Page extract:
—————

The Booster initiative is expected to generate approximately $150 million in annualized cost savings. The company expects to reinvest approximately $50 million of the savings in targeted growth opportunities, which would result in a run rate of net annualized savings of approximately $100 million starting by the end of 2019. Project Booster cost savings and working capital initiatives are expected to generate an incremental annual run rate of $300 million of cash from operations starting by the end of 2019.

“Our core Sell More, Spend Less, Generate Cash strategy is effective and creating value, but we feel we have the opportunity to energize these efforts to drive additional benefits, particularly by taking advantage of the strong global commercial and supply chain scale we have created through acquisitions,” Evans said. “Project Booster will unlock value beyond our ongoing growth efforts and the synergies we are reaping from acquisition integrations.”

Under Project Booster, the company will invest to accelerate worldwide omnichannel and global Champion growth, while also investing in marketing and brand building for its leading lineup of brands globally.

The company intends to bolster its organizational alignment and capabilities to take advantage of additional growth potential in the online channel in the United States and its international company retail and online operations. The company’s U.S. sales through the online channel, including retailer websites, pure-play Internet retailers, and company-owned websites, are increasing at double-digit rates. Last year, the online channel represented 8 percent of U.S. sales, up from 7 percent the year before. Internationally, the company has more than 650 stores and other retail locations, particularly in Europe and Australia, and is ramping up online capabilities.

—————

What is asked:
1/ Reproduce word for word the part of the Project Booster passage between "Under Project Booster, the" and "up online capabilities.", inclusive.
2/ Extend the Project Booster passage, picking up right after its final sentence.

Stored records
—————

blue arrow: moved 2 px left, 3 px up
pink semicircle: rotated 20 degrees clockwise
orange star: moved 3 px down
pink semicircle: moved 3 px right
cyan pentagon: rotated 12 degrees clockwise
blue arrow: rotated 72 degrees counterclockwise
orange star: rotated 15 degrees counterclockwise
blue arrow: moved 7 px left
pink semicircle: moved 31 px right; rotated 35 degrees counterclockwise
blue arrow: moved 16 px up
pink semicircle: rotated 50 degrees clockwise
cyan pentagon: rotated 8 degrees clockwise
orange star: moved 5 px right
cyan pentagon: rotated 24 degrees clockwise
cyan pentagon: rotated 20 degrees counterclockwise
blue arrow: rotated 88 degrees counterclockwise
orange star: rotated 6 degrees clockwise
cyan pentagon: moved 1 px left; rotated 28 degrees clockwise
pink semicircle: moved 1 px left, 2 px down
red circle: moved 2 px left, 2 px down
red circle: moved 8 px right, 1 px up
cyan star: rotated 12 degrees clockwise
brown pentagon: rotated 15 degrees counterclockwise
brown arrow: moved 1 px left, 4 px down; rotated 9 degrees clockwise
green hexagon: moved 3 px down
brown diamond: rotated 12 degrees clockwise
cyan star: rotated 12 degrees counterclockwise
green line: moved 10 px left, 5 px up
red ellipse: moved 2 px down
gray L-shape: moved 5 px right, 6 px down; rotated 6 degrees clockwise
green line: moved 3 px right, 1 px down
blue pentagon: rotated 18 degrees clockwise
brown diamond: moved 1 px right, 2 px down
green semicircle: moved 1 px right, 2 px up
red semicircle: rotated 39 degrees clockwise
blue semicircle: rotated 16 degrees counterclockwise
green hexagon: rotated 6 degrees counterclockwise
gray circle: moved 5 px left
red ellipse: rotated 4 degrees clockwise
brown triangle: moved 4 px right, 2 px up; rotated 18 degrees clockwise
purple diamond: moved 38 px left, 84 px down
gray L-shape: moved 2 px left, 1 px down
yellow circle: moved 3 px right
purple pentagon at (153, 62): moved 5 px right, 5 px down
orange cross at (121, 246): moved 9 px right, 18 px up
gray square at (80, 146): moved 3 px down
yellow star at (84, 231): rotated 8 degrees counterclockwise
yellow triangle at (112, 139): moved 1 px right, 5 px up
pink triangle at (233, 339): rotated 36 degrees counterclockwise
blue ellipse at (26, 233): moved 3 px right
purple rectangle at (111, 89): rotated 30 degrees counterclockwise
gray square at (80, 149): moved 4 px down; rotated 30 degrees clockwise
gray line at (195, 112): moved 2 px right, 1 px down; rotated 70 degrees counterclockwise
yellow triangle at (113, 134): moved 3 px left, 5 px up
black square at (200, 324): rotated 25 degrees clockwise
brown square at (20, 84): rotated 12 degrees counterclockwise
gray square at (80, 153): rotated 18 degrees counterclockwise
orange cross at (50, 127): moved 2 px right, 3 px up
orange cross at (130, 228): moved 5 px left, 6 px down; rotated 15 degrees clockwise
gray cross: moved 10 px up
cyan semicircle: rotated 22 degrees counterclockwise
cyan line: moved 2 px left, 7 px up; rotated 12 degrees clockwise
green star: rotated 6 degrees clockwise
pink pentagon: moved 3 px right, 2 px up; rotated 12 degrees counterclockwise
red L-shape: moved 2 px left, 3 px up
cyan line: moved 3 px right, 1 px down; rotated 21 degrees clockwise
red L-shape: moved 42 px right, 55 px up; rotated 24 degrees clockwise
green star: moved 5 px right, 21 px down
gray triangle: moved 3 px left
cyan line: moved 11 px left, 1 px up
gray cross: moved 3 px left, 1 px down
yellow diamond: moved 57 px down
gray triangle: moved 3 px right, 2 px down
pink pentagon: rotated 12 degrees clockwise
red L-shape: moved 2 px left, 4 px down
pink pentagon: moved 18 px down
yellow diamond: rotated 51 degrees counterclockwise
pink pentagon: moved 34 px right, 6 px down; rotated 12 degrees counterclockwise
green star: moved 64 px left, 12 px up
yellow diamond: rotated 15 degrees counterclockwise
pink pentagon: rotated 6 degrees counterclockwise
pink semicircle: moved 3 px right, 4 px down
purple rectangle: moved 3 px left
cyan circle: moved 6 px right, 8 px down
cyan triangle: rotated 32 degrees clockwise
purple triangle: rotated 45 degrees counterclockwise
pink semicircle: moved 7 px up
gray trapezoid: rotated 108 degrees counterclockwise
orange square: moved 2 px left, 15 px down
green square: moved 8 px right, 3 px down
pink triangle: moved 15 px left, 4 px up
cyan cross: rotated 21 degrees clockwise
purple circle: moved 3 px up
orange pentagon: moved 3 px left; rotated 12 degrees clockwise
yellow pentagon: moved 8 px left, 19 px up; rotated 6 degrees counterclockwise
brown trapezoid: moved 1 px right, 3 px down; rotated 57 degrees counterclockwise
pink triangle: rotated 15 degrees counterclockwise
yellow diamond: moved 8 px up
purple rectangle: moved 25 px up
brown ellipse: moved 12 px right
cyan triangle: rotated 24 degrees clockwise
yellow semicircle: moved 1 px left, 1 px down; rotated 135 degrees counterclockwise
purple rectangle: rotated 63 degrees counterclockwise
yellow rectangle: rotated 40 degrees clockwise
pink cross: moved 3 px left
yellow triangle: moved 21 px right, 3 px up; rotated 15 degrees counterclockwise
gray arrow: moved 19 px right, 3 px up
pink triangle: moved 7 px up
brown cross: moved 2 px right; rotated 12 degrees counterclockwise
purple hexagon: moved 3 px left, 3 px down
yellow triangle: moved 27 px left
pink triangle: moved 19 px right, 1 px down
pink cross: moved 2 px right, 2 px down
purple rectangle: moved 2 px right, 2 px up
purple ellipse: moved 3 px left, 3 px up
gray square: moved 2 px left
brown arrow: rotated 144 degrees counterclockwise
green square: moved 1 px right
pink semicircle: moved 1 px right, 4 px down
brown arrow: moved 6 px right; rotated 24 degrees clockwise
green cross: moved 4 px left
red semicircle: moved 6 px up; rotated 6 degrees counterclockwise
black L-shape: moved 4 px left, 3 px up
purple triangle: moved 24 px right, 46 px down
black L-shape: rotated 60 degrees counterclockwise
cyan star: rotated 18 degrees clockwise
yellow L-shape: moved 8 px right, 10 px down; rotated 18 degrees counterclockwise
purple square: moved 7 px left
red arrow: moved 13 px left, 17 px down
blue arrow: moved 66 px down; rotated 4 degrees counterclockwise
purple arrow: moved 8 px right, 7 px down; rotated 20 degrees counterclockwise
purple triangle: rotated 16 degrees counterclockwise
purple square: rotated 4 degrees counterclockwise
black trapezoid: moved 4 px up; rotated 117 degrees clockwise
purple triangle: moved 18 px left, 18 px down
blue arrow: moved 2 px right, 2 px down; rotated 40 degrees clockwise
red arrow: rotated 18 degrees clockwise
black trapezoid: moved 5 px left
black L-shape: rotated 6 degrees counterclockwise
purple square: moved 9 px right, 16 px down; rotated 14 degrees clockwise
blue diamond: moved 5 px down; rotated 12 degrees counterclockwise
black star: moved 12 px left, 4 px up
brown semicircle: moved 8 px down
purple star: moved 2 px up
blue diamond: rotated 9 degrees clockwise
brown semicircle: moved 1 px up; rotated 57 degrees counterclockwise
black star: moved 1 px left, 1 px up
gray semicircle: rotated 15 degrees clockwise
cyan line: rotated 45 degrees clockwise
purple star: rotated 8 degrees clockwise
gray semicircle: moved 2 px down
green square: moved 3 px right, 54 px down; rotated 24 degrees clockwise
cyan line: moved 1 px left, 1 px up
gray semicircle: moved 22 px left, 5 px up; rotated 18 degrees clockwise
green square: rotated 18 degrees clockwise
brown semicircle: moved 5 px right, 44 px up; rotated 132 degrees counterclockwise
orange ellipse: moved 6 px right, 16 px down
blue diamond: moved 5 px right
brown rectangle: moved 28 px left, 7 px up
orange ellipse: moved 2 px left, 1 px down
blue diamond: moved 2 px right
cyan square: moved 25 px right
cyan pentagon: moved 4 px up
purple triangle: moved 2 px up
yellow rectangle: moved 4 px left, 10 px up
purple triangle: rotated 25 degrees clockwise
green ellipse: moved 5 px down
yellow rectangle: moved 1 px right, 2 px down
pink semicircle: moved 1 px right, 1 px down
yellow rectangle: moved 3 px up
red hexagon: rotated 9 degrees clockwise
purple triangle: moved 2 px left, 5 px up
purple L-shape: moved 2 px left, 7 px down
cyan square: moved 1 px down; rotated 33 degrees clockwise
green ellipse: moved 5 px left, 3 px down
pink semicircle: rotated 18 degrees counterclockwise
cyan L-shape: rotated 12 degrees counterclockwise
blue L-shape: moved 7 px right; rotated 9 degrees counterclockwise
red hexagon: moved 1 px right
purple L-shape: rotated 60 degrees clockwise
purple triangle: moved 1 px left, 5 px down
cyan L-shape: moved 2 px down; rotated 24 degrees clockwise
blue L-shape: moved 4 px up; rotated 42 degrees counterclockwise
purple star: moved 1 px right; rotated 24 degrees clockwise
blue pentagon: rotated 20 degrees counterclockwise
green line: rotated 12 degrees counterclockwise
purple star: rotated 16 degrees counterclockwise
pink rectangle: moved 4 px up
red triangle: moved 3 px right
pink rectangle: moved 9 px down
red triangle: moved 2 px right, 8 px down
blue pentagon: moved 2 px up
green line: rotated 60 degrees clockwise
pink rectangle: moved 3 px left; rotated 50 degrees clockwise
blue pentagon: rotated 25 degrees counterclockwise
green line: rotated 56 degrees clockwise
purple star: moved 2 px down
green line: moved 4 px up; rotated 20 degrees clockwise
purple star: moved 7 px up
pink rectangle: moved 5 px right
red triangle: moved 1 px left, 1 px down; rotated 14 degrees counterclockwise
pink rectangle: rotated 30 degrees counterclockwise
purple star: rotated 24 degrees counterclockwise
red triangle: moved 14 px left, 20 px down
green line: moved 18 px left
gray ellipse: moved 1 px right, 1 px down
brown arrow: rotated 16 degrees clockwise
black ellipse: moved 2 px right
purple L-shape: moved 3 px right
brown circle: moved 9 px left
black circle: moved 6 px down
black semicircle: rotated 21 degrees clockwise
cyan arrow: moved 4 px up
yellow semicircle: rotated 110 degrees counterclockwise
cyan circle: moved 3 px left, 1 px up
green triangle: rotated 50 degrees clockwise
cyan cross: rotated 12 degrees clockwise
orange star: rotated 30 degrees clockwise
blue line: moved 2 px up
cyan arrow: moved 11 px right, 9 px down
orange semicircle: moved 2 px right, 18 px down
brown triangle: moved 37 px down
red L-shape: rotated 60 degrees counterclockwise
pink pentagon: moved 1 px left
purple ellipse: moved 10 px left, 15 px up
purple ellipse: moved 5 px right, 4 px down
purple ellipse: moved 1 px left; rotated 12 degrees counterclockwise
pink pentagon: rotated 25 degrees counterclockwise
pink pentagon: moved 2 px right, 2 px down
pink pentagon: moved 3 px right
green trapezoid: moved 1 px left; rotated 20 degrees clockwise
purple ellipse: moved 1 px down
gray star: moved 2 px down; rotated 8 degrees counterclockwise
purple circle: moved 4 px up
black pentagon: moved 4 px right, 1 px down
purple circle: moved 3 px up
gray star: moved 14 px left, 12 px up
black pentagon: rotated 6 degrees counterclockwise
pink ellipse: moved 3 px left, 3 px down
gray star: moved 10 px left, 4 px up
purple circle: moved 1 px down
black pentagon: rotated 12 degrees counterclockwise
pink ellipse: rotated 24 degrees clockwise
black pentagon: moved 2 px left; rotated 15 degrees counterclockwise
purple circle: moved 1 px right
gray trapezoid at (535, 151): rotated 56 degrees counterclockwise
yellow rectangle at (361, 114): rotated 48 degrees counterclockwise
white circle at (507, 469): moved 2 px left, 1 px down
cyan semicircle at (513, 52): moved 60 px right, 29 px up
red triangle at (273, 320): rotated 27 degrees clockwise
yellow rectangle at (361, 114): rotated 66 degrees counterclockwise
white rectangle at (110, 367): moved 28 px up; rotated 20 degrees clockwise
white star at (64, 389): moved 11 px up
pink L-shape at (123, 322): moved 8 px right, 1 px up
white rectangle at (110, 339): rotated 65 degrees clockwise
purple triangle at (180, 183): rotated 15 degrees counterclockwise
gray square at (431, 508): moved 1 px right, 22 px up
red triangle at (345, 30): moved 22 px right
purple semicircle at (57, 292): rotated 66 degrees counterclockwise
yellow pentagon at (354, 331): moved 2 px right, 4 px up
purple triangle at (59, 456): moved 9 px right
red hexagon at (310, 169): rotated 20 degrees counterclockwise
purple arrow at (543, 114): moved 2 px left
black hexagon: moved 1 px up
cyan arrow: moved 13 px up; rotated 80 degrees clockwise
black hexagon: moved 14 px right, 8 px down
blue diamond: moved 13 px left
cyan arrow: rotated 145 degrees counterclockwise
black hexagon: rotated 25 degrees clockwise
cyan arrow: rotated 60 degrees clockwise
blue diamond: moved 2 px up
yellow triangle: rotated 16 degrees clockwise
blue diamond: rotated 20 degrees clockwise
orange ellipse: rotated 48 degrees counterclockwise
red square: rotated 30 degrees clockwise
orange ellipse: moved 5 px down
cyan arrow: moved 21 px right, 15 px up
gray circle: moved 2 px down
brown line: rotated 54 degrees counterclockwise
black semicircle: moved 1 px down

—————

Answers given:
1/
Under Project Booster, the company will invest to accelerate worldwide omnichannel and global Champion growth, while also investing in marketing and brand building for its leading lineup of brands globally.

The company intends to bolster its organizational alignment and capabilities to take advantage of additional growth potential in the online channel in the United States and its international company retail and online operations. The company’s U.S. sales through the online channel, including retailer websites, pure-play Internet retailers, and company-owned websites, are increasing at double-digit rates. Last year, the online channel represented 8 percent of U.S. sales, up from 7 percent the year before. Internationally, the company has more than 650 stores and other retail locations, particularly in Europe and Australia, and is ramping up online capabilities.

2/
Through the acquisition of Champion Europe, Hanes has unified the Champion brand globally across the Americas, Europe and Asia-Pacific. The company will invest to take advantage of its global brand platform, product development and design, to continue drive increased market penetration for Champion worldwide.

The company will also increase its investment in brand building for the rest of its leading global portfolio, including multinational brands and regional brands. The company holds the No. 1 or No. 2 market position in either underwear, intimates, hosiery or activewear in 12 countries. Investment will include brand building and marketing support.

To fund growth initiatives, reduce costs and increase cash flow, the company expects to reduce overhead, including headcount to reflect market trends and needs; drive additional supply chain optimization beyond integration synergies; and focus on inventory and inventory turns and other working capital improvements. The company intends to use its size and scale to drive supply chain optimization, including investing in its domestic distribution center network to better serve the online channel, gaining procurement and product development savings, utilizing global fabric platforms and silhouettes, and continuing to internalize production.

In the first quarter, the company offered headquarters employees a voluntary separation program and in the second quarter is making additional corporate headcount reductions. In total, approximately 220 corporate employees are being separated, with the majority through the voluntary program. Project Booster initiatives in 2017, including the headcount reductions, are expected to be cost-neutral for full-year 2017.

2017 Financial Guidance
Hanes issued initial full-year guidance for 2017 in February and reaffirmed guidance in April. The company has issued second-quarter guidance for select performance measures.

For 2017, the company continues to expect net sales of $6.45 billion to $6.55 billion, GAAP operating profit of $845 million to $895 million, adjusted operating profit excluding actions of $935 million to $975 million, GAAP EPS for continuing operations of $1.70 to $1.82, adjusted EPS excluding actions for continuing operations of $1.93 to $2.03, and record net cash from operations of $625 million to $725 million.

Compared with 2016 results, the midpoint of 2017 guidance represents net sales growth of 8 percent, GAAP operating profit growth of 12 percent, adjusted operating profit growth of 5 percent, GAAP EPS growth from continuing operations of 26 percent, adjusted EPS growth from continuing operations of 7 percent, and operating cash flow growth of 11 percent.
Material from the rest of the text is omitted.